5 Questions with Emmy Manson

Emmy Manson, one of VIU's Indigenous Education Navigators, believes education is "our new way of creating community warriors."

March 8, 2018 - 4:30pm

Emmy Manson, who became a Snuneymuxw First Nation Councillor on February 2, is proud to be living, working and raising her family in her territory. After receiving her Human Services Worker Diploma from VIU in 2002, Emmy went on to complete her Bachelor of Social Work from the University of Victoria (UVic). After working in the mental health field for seven years, she returned to UVic to do a master’s degree in social work. Last year, she was hired as one of VIU’s Indigenous Education Navigators to provide outreach to prospective and current students from regional Indigenous communities. Through this job, she continues her passion for helping others achieve their full potential and addressing trauma in Indigenous communities.


What does your job as Education Navigator entail?

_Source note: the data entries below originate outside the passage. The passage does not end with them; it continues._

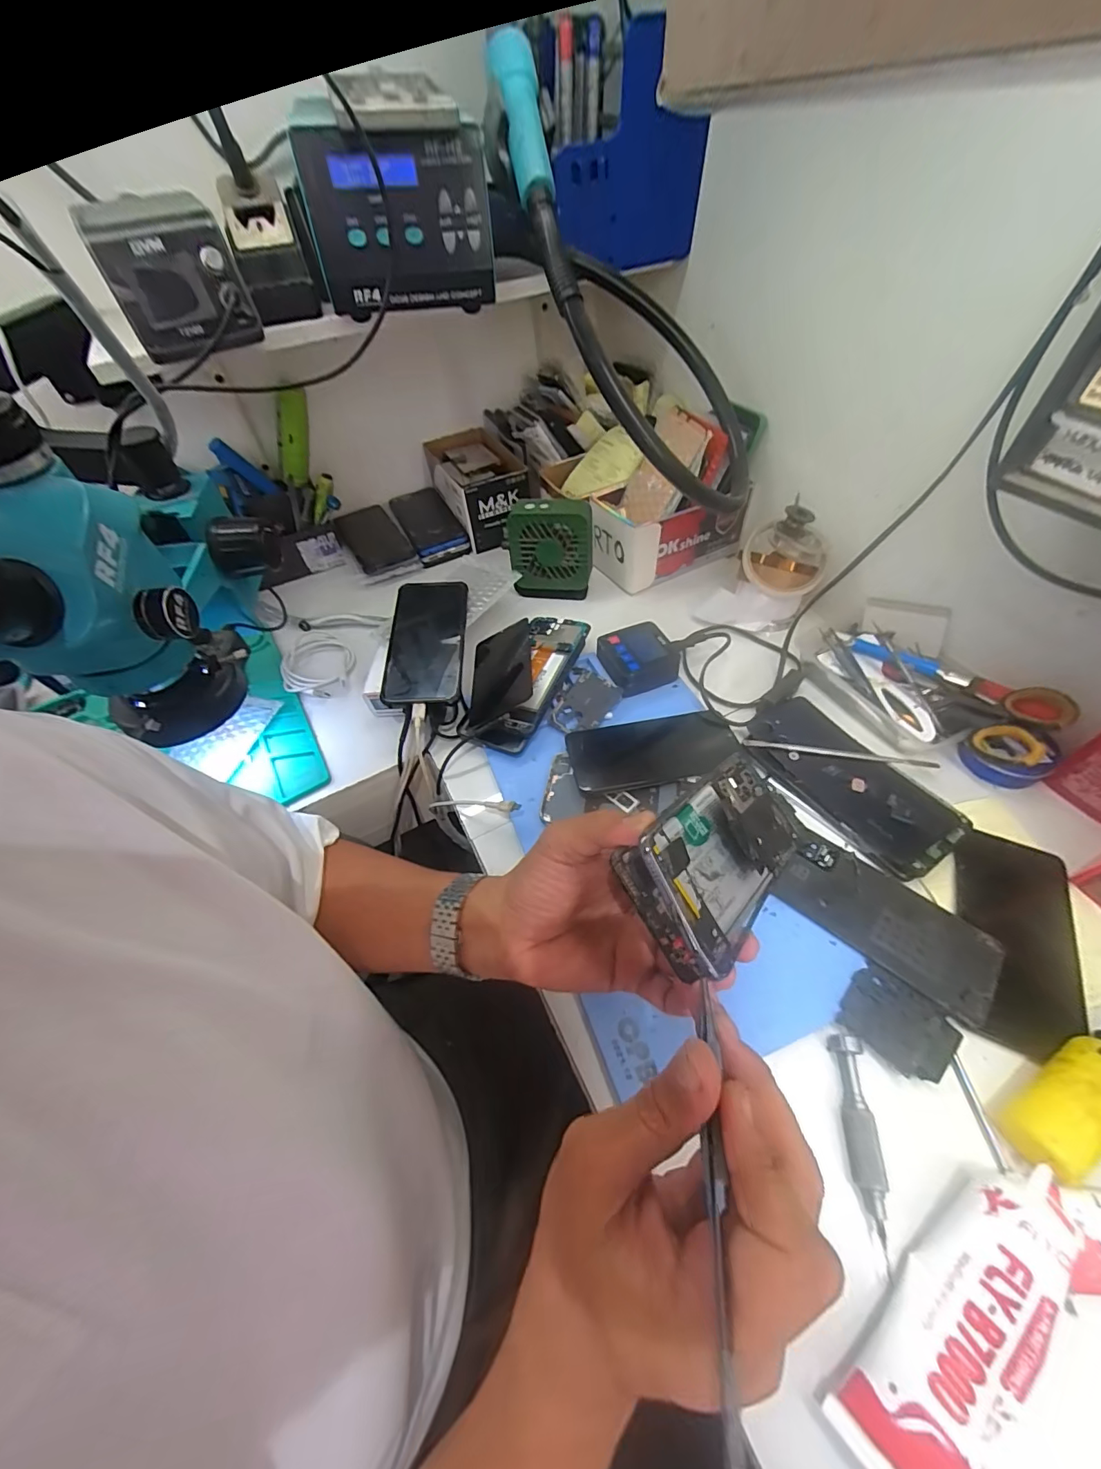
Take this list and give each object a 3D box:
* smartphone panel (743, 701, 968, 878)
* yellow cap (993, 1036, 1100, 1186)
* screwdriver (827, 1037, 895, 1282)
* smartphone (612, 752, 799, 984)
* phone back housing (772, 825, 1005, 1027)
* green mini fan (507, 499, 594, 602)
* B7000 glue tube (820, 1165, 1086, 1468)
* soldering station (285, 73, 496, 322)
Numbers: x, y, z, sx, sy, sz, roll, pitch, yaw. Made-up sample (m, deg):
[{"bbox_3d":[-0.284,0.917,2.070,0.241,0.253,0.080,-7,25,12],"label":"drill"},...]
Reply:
[{"bbox_3d":[0.256,0.037,0.424,0.088,0.012,0.177,-29,55,-17],"label":"smartphone panel"},{"bbox_3d":[0.297,0.210,0.277,0.081,0.035,0.035,-24,53,-13],"label":"yellow cap"},{"bbox_3d":[0.181,0.236,0.282,0.016,0.016,0.104,5,52,9],"label":"screwdriver"},{"bbox_3d":[0.104,0.062,0.279,0.159,0.020,0.071,-22,76,-44],"label":"smartphone"},{"bbox_3d":[0.245,0.132,0.356,0.142,0.005,0.074,33,62,27],"label":"phone back housing"},{"bbox_3d":[0.000,-0.226,0.592,0.099,0.105,0.050,-5,52,1],"label":"green mini fan"},{"bbox_3d":[0.200,0.283,0.234,0.150,0.035,0.051,-36,57,-21],"label":"B7000 glue tube"},{"bbox_3d":[-0.140,-0.481,0.441,0.156,0.126,0.191,-12,54,-3],"label":"soldering station"}]

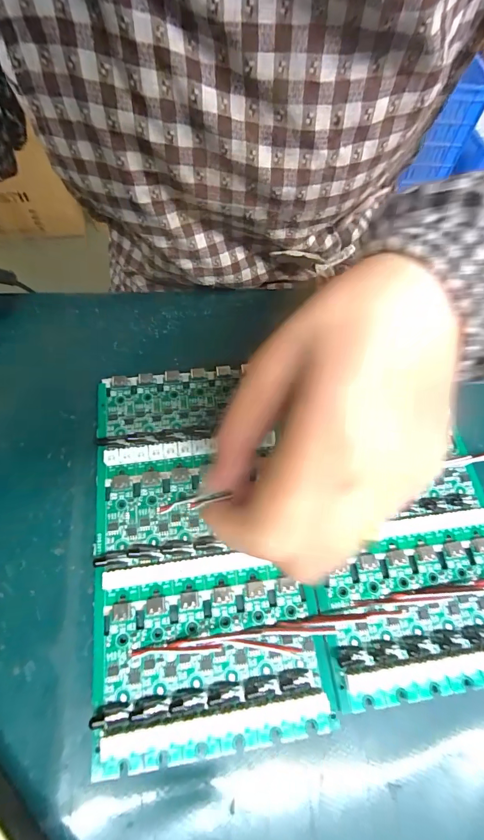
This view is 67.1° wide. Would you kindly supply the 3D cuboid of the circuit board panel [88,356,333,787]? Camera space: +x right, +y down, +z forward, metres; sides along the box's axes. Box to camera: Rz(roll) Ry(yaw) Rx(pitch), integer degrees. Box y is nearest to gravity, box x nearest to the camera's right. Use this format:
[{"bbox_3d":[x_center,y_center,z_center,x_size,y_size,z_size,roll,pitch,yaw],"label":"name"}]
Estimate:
[{"bbox_3d":[-0.023,0.055,0.192,0.103,0.008,0.188,-7,65,-5],"label":"circuit board panel"}]

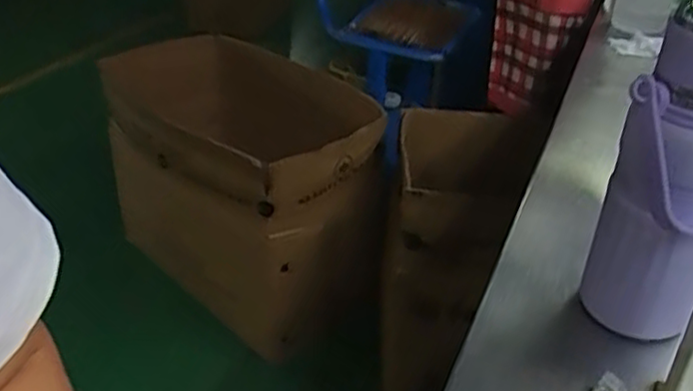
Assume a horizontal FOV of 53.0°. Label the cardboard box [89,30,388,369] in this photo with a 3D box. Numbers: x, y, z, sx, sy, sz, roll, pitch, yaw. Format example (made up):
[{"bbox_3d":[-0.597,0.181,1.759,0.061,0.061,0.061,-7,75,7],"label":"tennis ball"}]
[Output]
[{"bbox_3d":[-0.213,-0.012,1.494,0.641,0.531,0.329,29,39,33],"label":"cardboard box"}]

The learning partnership VIU has embarked on with funding from Mastercard Foundation and Rideau Hall Foundation aims to remove barriers to accessing education for Indigenous learners. As an Education Navigator, I help new students wanting to attend VIU get what they need to get here, and I support students who are already attending VIU with all aspects of their student and personal lives. My goal is to help them move through their programs to graduation and then employment. I work directly with Indigenous communities to share information about VIU and how to support community members who want to make the transition to post-secondary.


You were recently elected a Snuneymuxw First Nation councillor. What do you hope to accomplish in this role?

I will bring an open mind and open heart to work as one leadership table to lead governance of the Snuneymuxw First Nation. I am passionate about health and wellness and also education. I will also be listening to my citizens and will bring their voices forward. I will ask the critical questions and use the skill set I learned in university and in my work life, balanced with my cultural teachings.


If you could do something different, what other profession would you do?

I love to travel and see the world, so maybe a pilot or CEO of Disney or both. I love doing service work that benefits my people and find much joy in supporting people to become their best.


What trait do you most admire about yourself?

I am passionate about sharing kindness. I am very open to being vulnerable as my history is one where we blocked our feelings of hurt and in some cases our love for one another. I also take good selfies and I am funny.


One of VIU’s values is access to education. What does this mean to you?

To me it means that regardless of race, religion or socio-economic status, if you would like to learn and enhance your skill set with the help of a post-secondary education, you can find the supports needed to do so here. My grandmother and father both went to Residential School and I am a first-generation university graduate in my family. I value education and feel that it is our new way of creating community warriors.